An exact restatement of the data below, with the pictures removed, is the required answer.

[Data segment Boundary: Start]

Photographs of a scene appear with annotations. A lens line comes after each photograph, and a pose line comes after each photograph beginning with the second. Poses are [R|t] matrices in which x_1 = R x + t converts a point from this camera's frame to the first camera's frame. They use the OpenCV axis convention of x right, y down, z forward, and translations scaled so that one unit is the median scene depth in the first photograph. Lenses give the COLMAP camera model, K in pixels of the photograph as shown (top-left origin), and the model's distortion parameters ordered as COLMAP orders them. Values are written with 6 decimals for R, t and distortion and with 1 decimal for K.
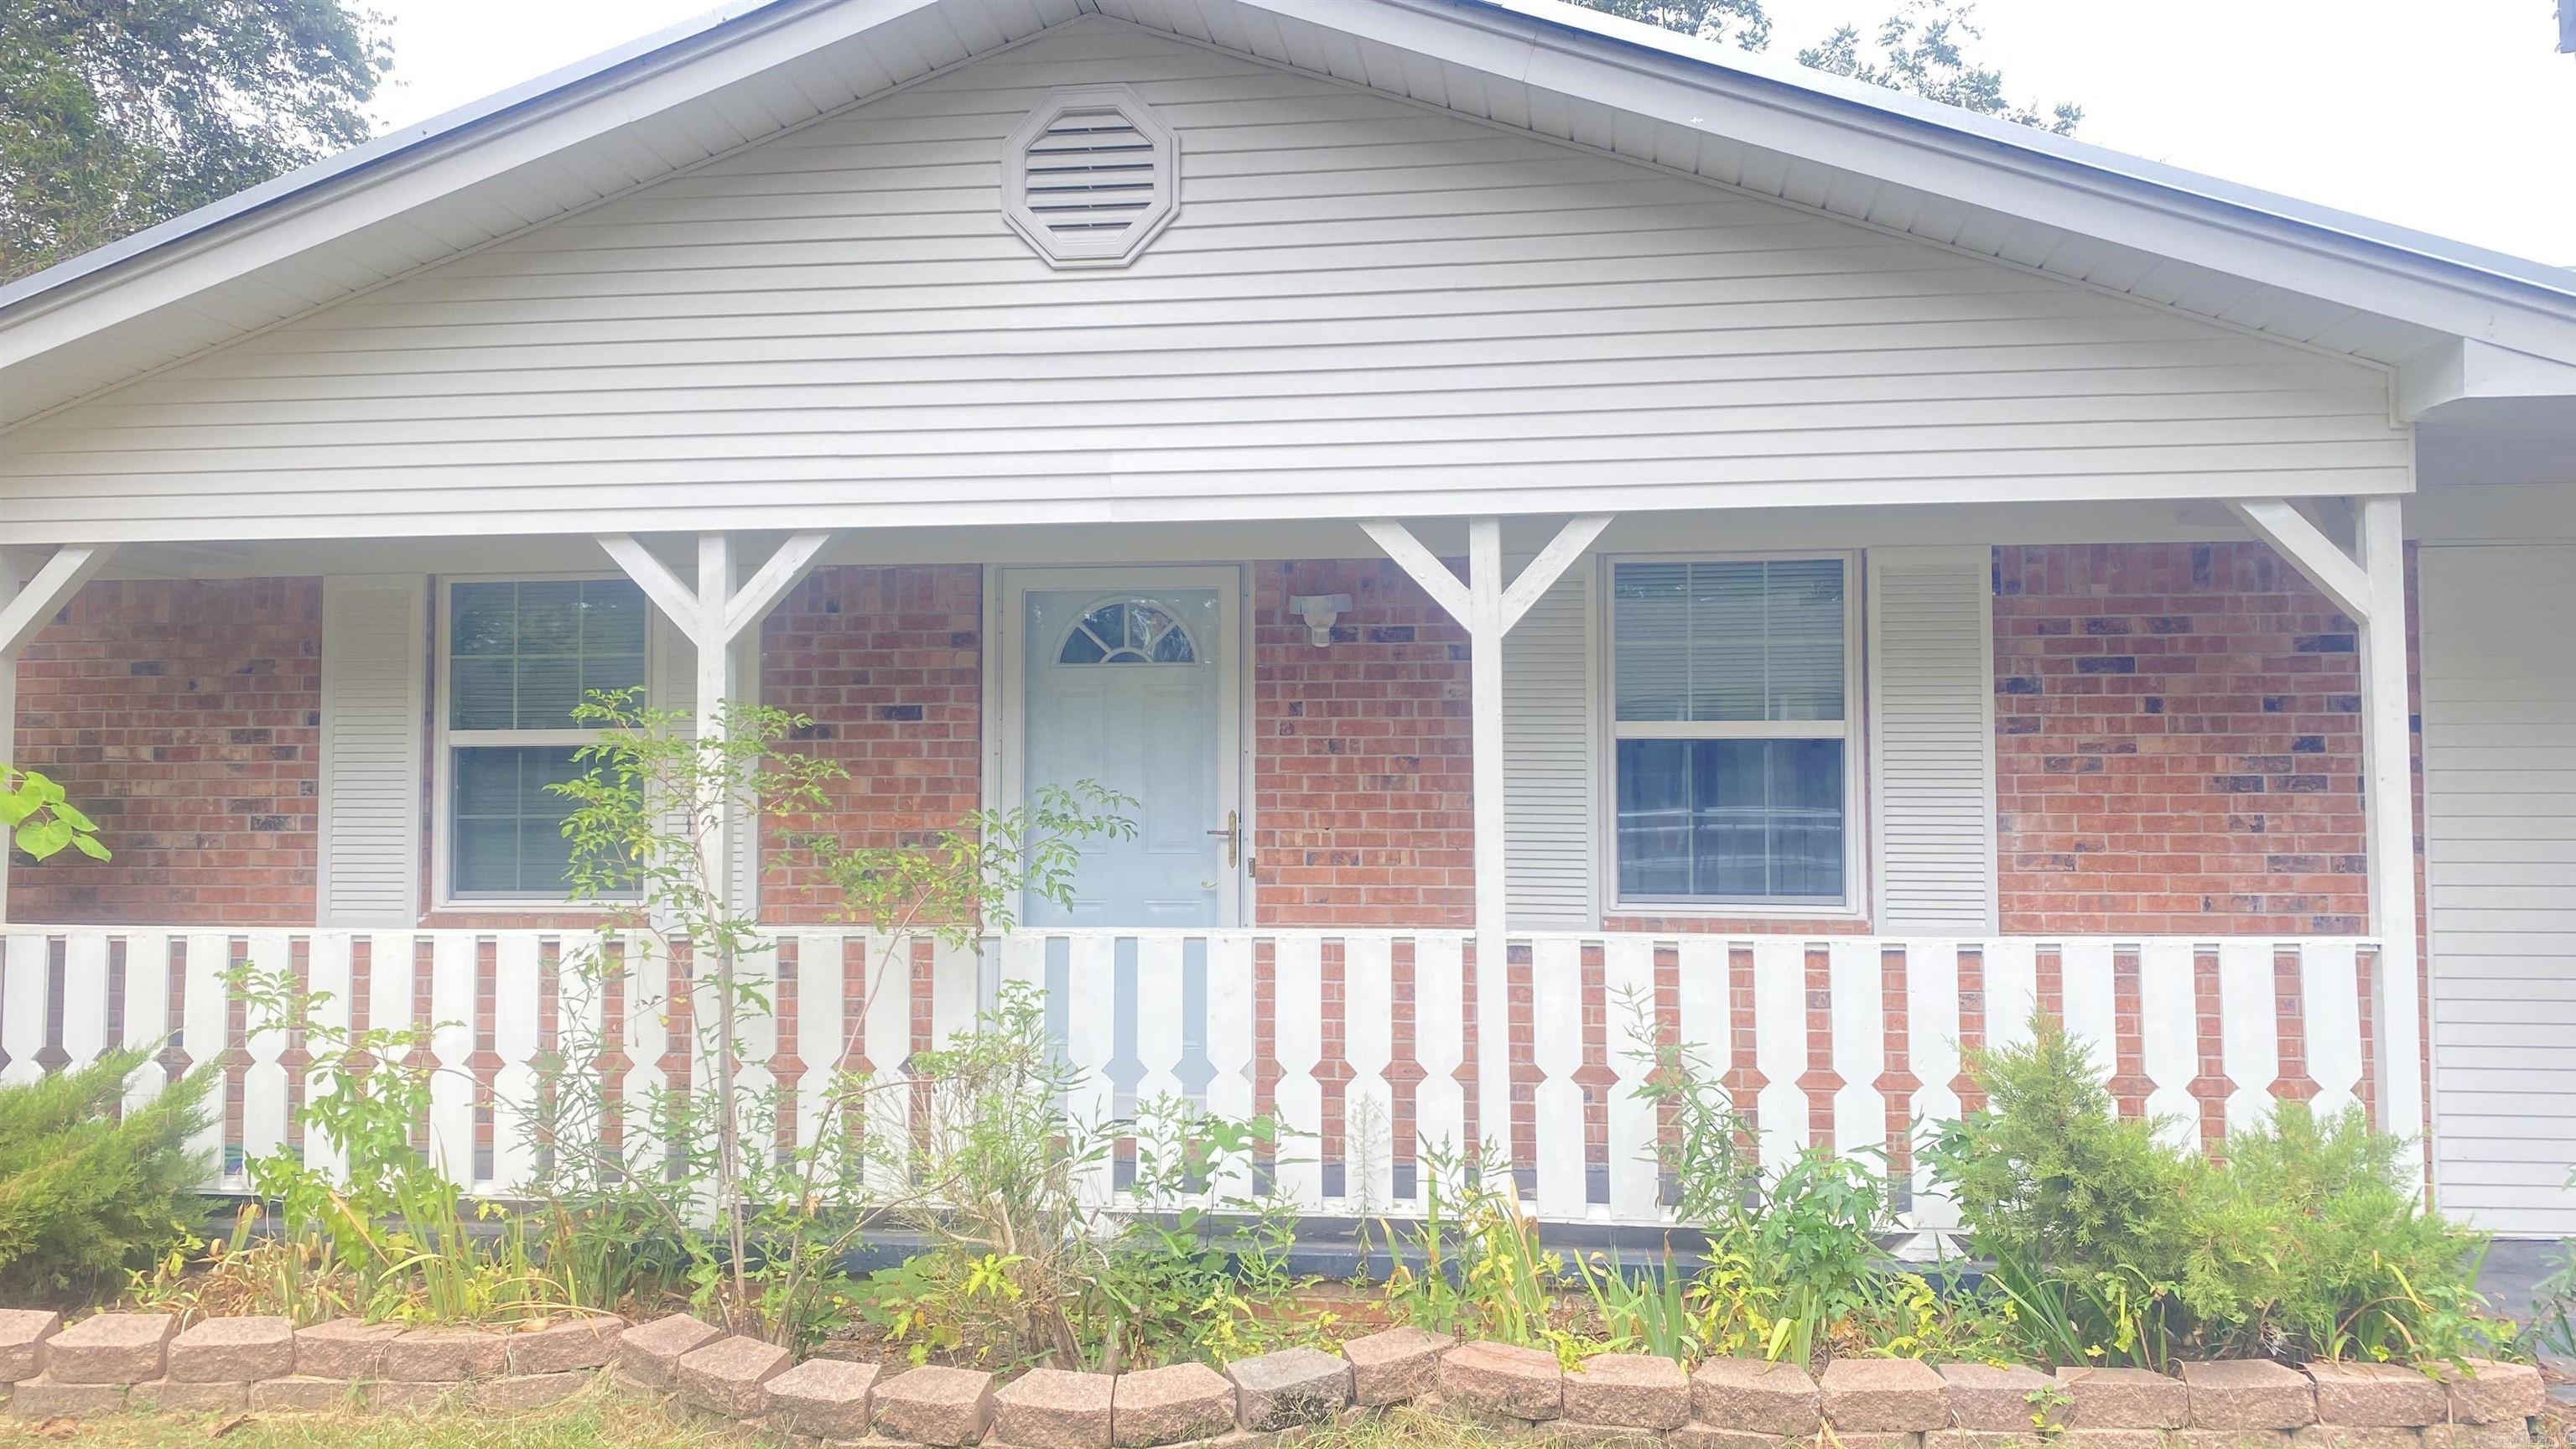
lens RADIAL K [[1939.4, 0, 1287.3], [0, 1939.4, 664.4], [0, 0, 1]] dist [0.006455, -0.000001]
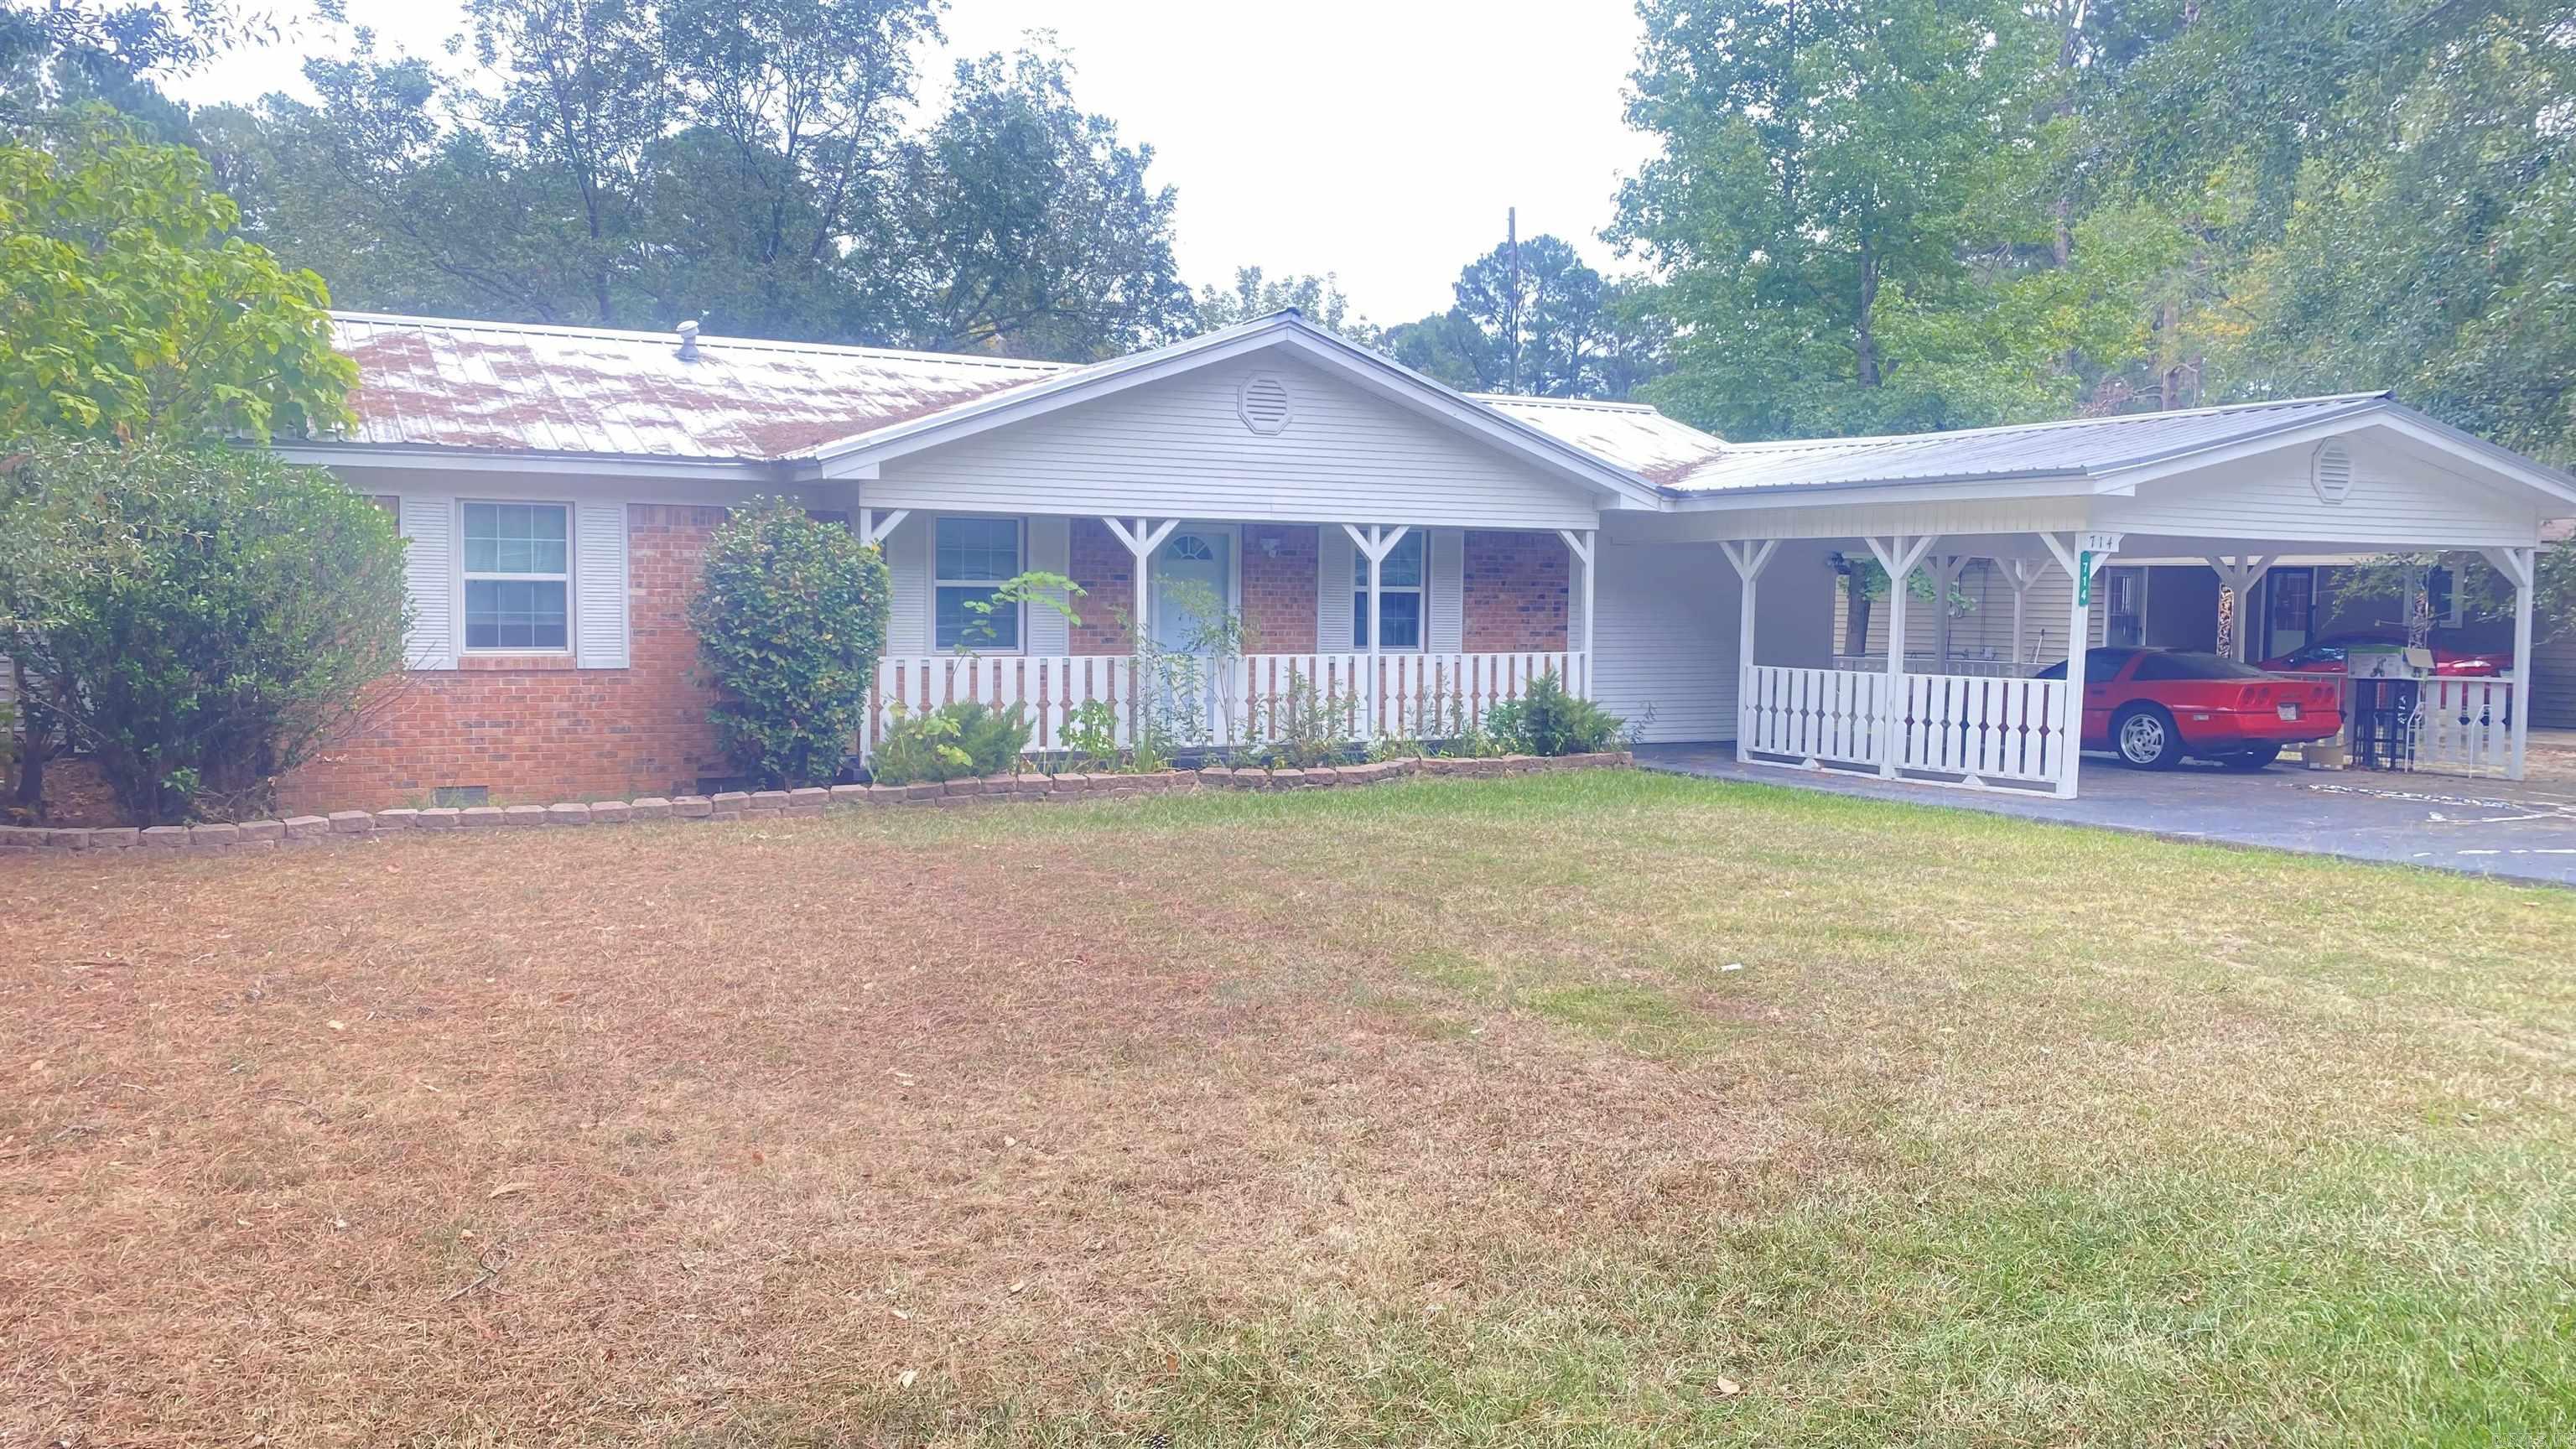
lens RADIAL K [[1968.0, 0, 1288.0], [0, 1968.0, 724.5], [0, 0, 1]] dist [0.032341, -0.006092]
pose [[0.811500, -0.029007, 0.583632, -1.858032], [-0.045442, 0.992610, 0.112518, -0.103804], [-0.582583, -0.117830, 0.804185, -1.509138]]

[Data segment Boundary: End]

▸ Result:
Photographs of a scene appear with annotations. A lens line comes after each photograph, and a pose line comes after each photograph beginning with the second. Poses are [R|t] matrices in which x_1 = R x + t converts a point from this camera's frame to the first camera's frame. They use the OpenCV axis convention of x right, y down, z forward, and translations scaled so that one unit is the median scene depth in the first photograph. Lenses give the COLMAP camera model, K in pixels of the photograph as shown (top-left origin), and the model's distortion parameters ordered as COLMAP orders them. Values are written with 6 decimals for R, t and distortion and with 1 decimal for K.
lens RADIAL K [[1939.4, 0, 1287.3], [0, 1939.4, 664.4], [0, 0, 1]] dist [0.006455, -0.000001]
lens RADIAL K [[1968.0, 0, 1288.0], [0, 1968.0, 724.5], [0, 0, 1]] dist [0.032341, -0.006092]
pose [[0.811500, -0.029007, 0.583632, -1.858032], [-0.045442, 0.992610, 0.112518, -0.103804], [-0.582583, -0.117830, 0.804185, -1.509138]]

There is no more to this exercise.